• WHAT TO PRODUCE:
Which lines of the entries hold the string "down"? Copy each one.
Segment Start: DATA
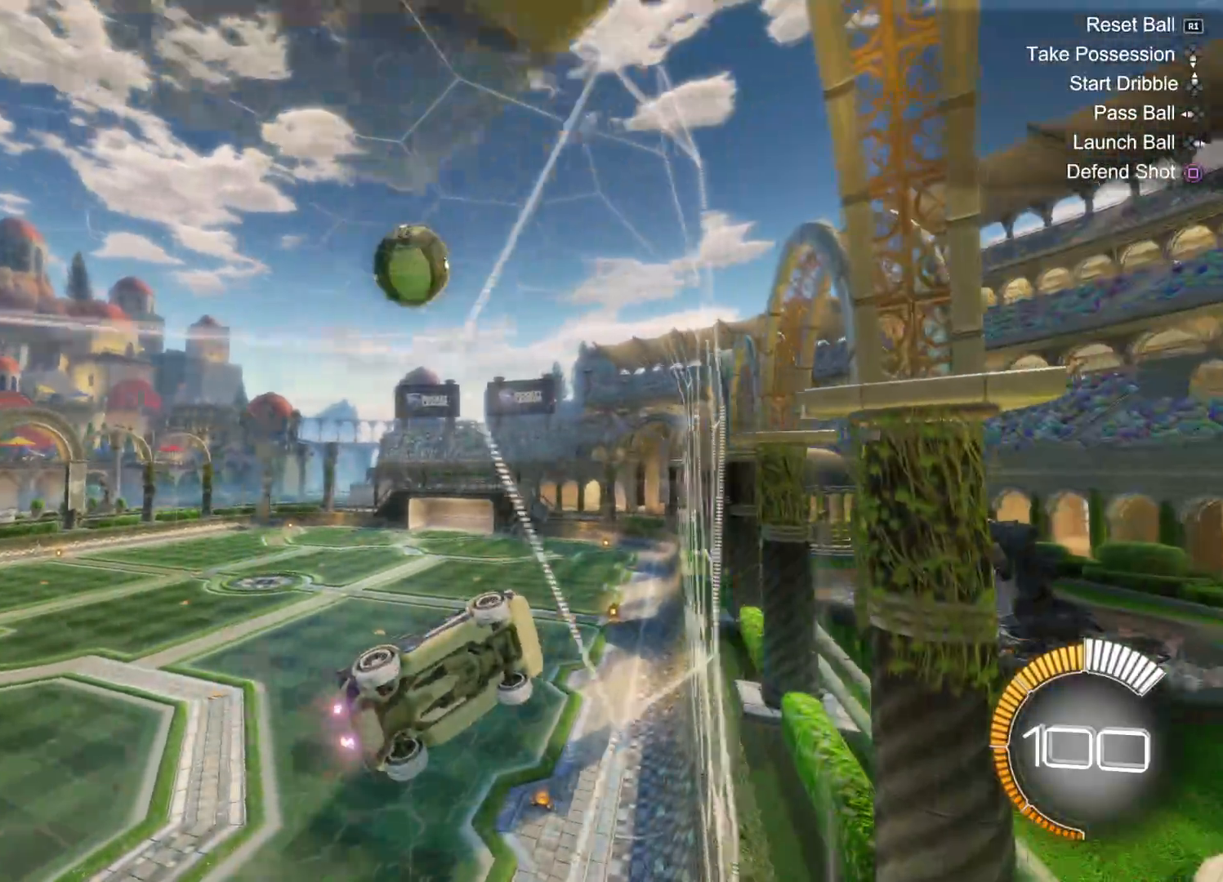
{"buttons": ["R2"], "left_stick": "left", "right_stick": "center", "events": [[166, "left_stick", "left"], [233, "R2", "up"], [450, "R2", "down"]]}
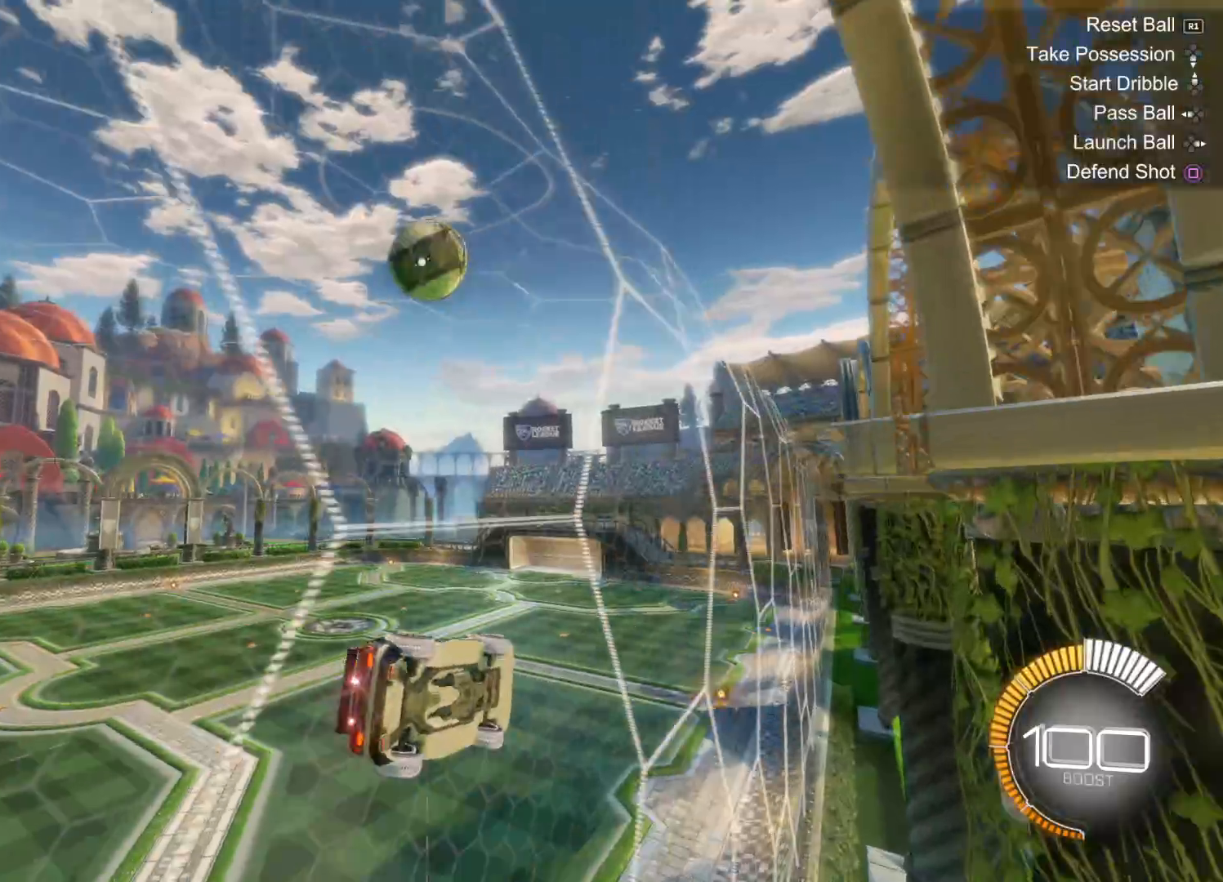
{"buttons": ["R2"], "left_stick": "left", "right_stick": "center", "events": [[133, "R2", "up"], [166, "L2", "down"], [300, "L2", "up"], [316, "R2", "down"]]}
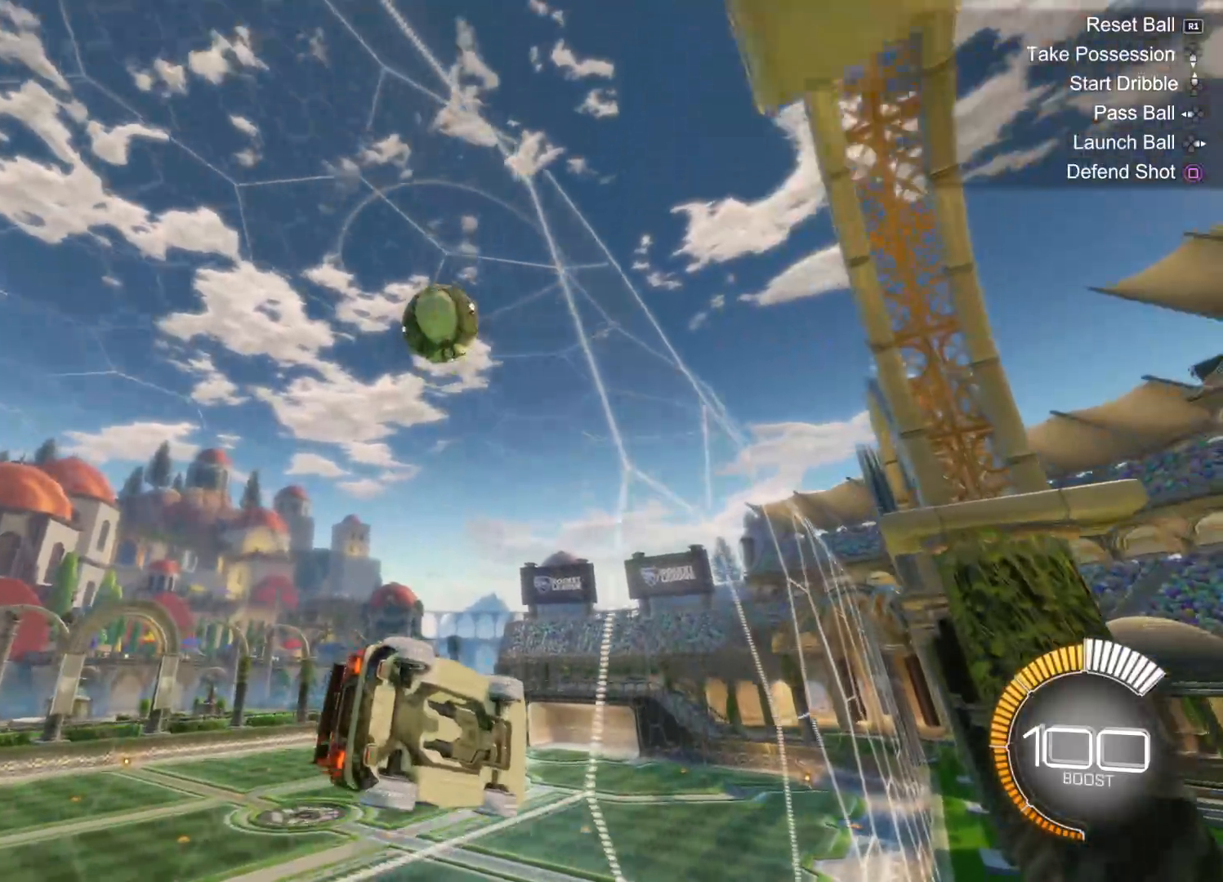
{"buttons": [], "left_stick": "right", "right_stick": "center", "events": [[266, "R2", "up"], [316, "left_stick", "right"]]}
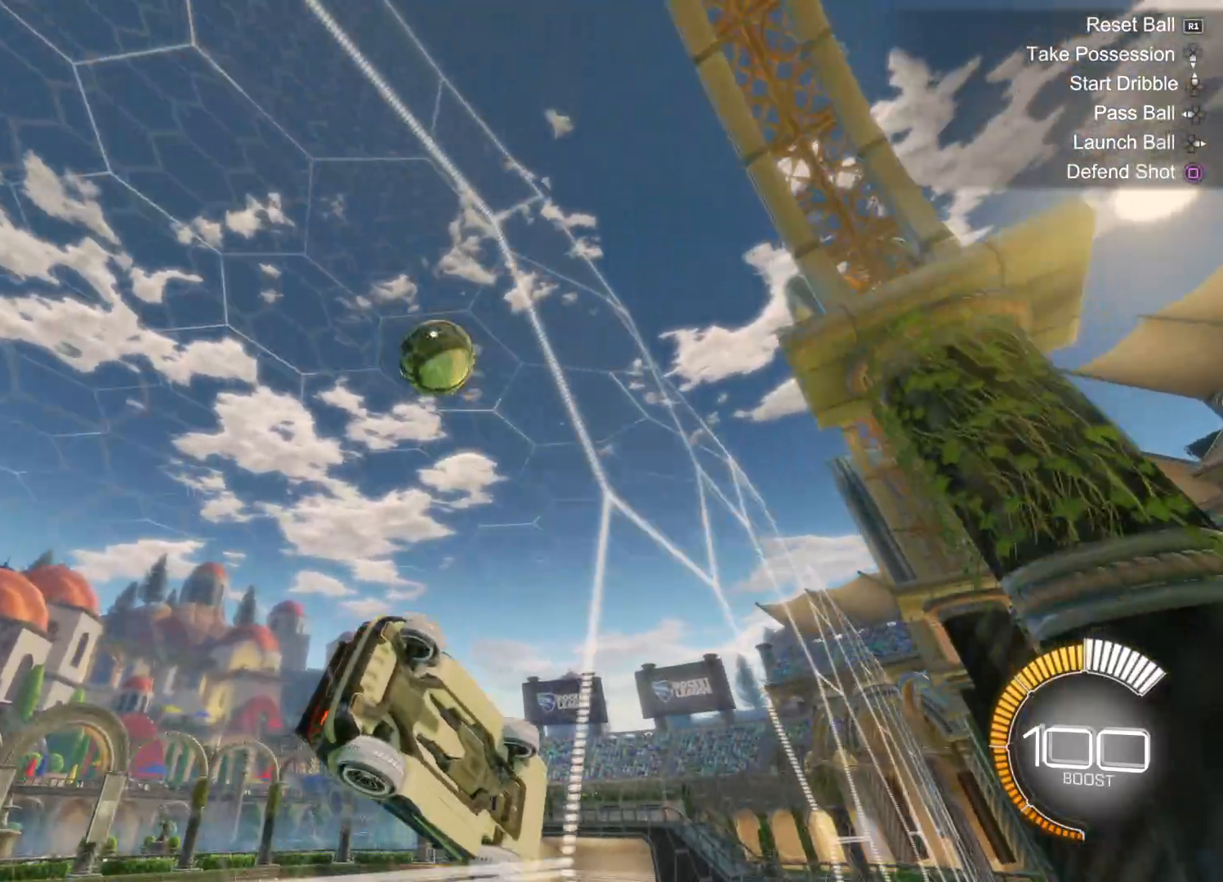
{"buttons": ["R2"], "left_stick": "center", "right_stick": "center", "events": [[16, "left_stick", "center"], [83, "L2", "down"], [233, "L2", "up"], [233, "R2", "down"]]}
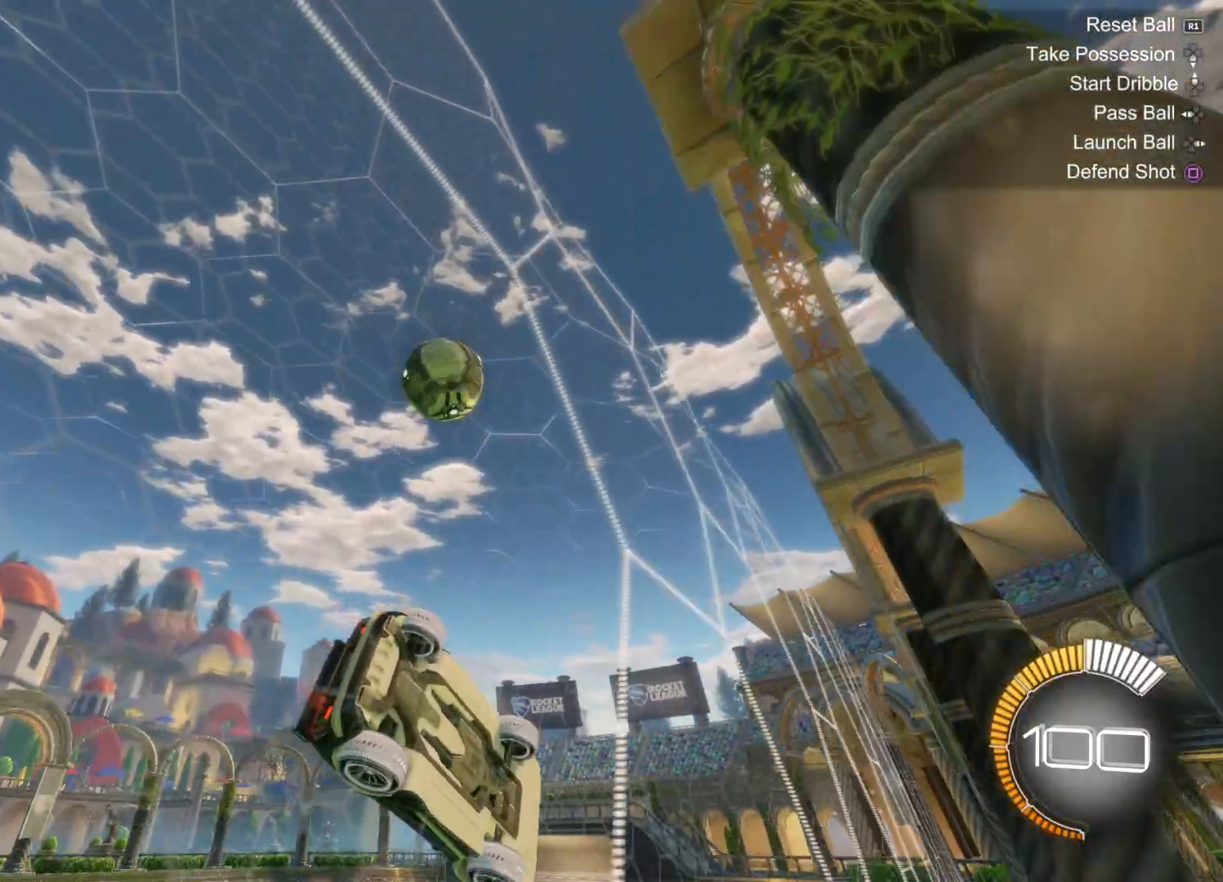
{"buttons": ["R2"], "left_stick": "center", "right_stick": "center", "events": []}
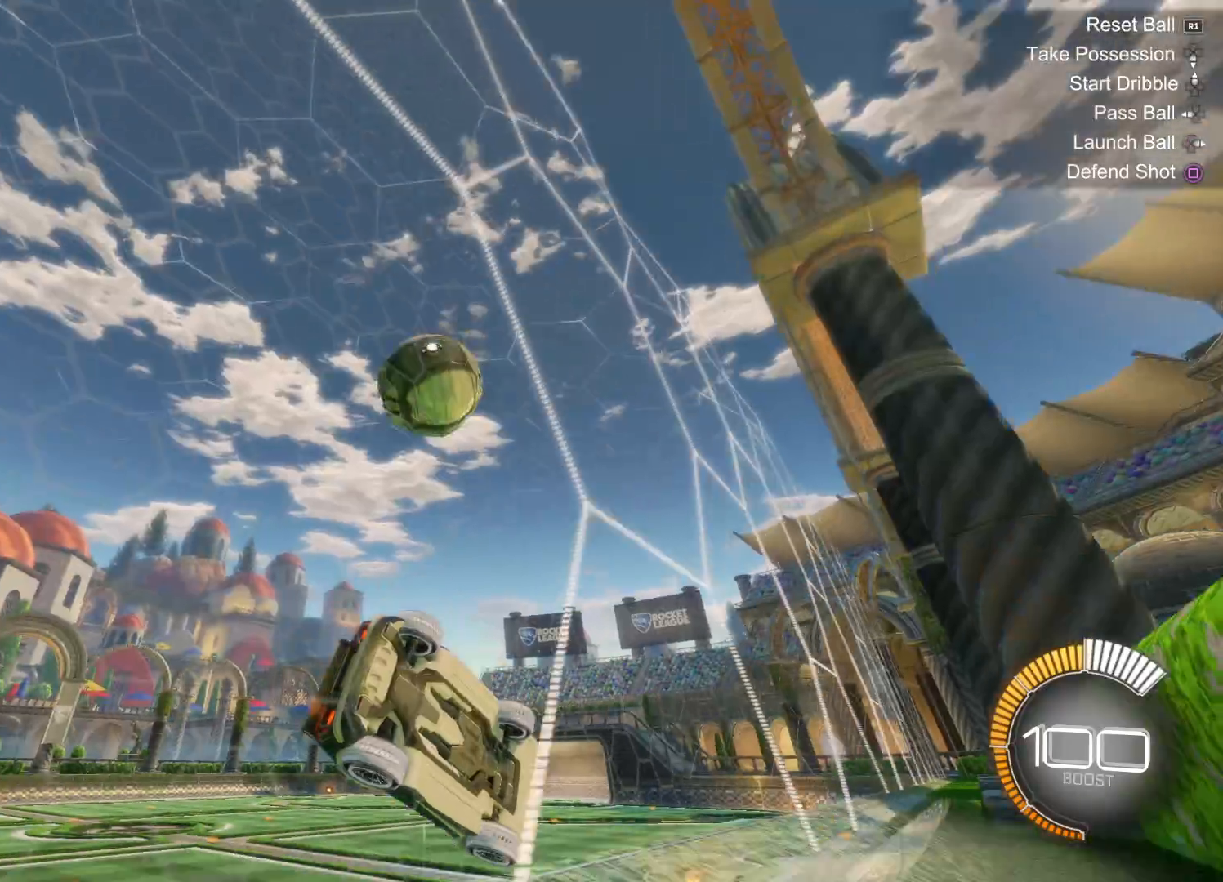
{"buttons": ["R2"], "left_stick": "center", "right_stick": "center", "events": [[216, "left_stick", "left"], [450, "left_stick", "center"]]}
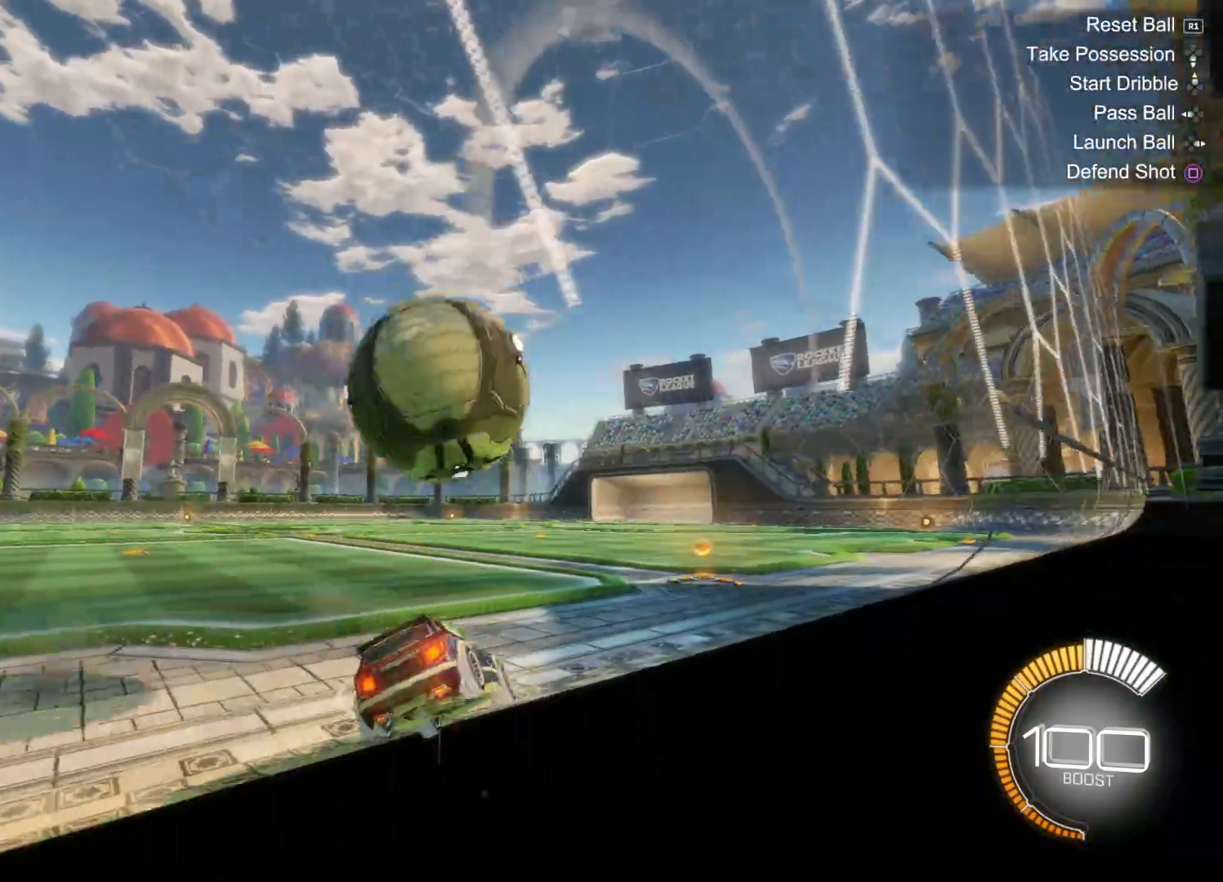
{"buttons": ["CIRCLE", "R2"], "left_stick": "right", "right_stick": "center", "events": [[300, "CIRCLE", "down"], [400, "left_stick", "right"]]}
Segment End: DATA
• OUTPUT FOR THIS TASK:
{"buttons": ["R2"], "left_stick": "left", "right_stick": "center", "events": [[166, "left_stick", "left"], [233, "R2", "up"], [450, "R2", "down"]]}
{"buttons": ["R2"], "left_stick": "left", "right_stick": "center", "events": [[133, "R2", "up"], [166, "L2", "down"], [300, "L2", "up"], [316, "R2", "down"]]}
{"buttons": ["R2"], "left_stick": "center", "right_stick": "center", "events": [[16, "left_stick", "center"], [83, "L2", "down"], [233, "L2", "up"], [233, "R2", "down"]]}
{"buttons": ["CIRCLE", "R2"], "left_stick": "right", "right_stick": "center", "events": [[300, "CIRCLE", "down"], [400, "left_stick", "right"]]}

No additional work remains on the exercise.